Will You Try This 1100-Year-Old Hot Chocolate Recipe?

This hot chocolate recipe can be traced back almost 5000 years ago when ancient American civilizations of Olmecs, Mayans, and Aztecs started domesticating the Theobroma (cocoa) tree. 

To be exact, present-day Ecuador, Peru, Brazil, and Colombia are exactly where they first started growing cocoa trees. 

Not only did they start cultivating these trees but also made cocoa an important part of their daily lives, and religious ceremonies and even used it for trading. 

Cocoa was considered to be the ‘gift of gods’ and the fruit was even offered to the Mayan god of trade and merchants- Ek Chuah as part of their religious traditions. Whereas, the Aztecs believed cocoa was brought from paradise to Earth by their god- Quetzalcoatl. 

What Is Mayan Hot Chocolate? 

Not surprisingly the first ones to start cooking with cocoa beans were also these Mesoamerican civilizations. 

They were the inventors of the world’s first chocolate beverage that was made using ground cocoa seed paste which was mixed with water, cornmeal, and chile peppers. To make it frothy, the drink was poured back and forth from a cup to a pot till a thick foam appeared. 

Yes, this doesn’t sound like the modern-day extra sweet and creamy hot chocolate laden with marshmallows but it is still worth giving a try yeah? 

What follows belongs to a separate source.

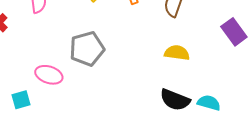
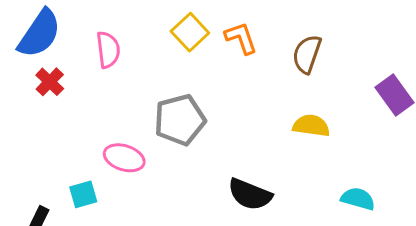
black semicircle: (175, 100) -> (250, 194), moved

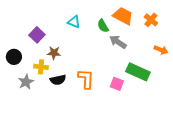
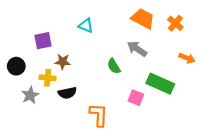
green semicircle: (103, 26) -> (114, 66), moved
purple square: (37, 35) -> (43, 41), turned 35
orange L-shape: (86, 79) -> (99, 115), moved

How To Make Mayan Hot Chocolate At Home?

As an ode to the people who bestowed us with the gift of chocolate, here’s a super easy recipe from Pascati to make this traditional chocolate beverage/hot chocolate at home: 

Ingredients you’ll need 

  • 2 tablespoons cacao nibs or high-quality cocoa powder
  • 2 cups water
  • 1/4 teaspoon ground cinnamon
  • 1/8 teaspoon ground nutmeg
  • Pinch of chili powder or cayenne pepper (optional)
  • Honey or agave syrup to taste (optional)
  • Instructions 

  • Roast the cacao nibs in the oven at 350°F (175°C) for 5-7 minutes until fragrant. Then grind them into a powder using a grinder.
  • In a saucepan, heat 2 cups of water until simmering, and then gradually whisk in the ground cacao nibs or cocoa powder, along with cinnamon and nutmeg.
  • Sprinkle in a pinch of chili powder or cayenne pepper.
  • Add honey or agave syrup to taste for sweetness.
  • Let it simmer for another 2-3 minutes and serve. 

    That’s it, folks! 

    Do give it a try and see you soon for another history lesson on chocolate.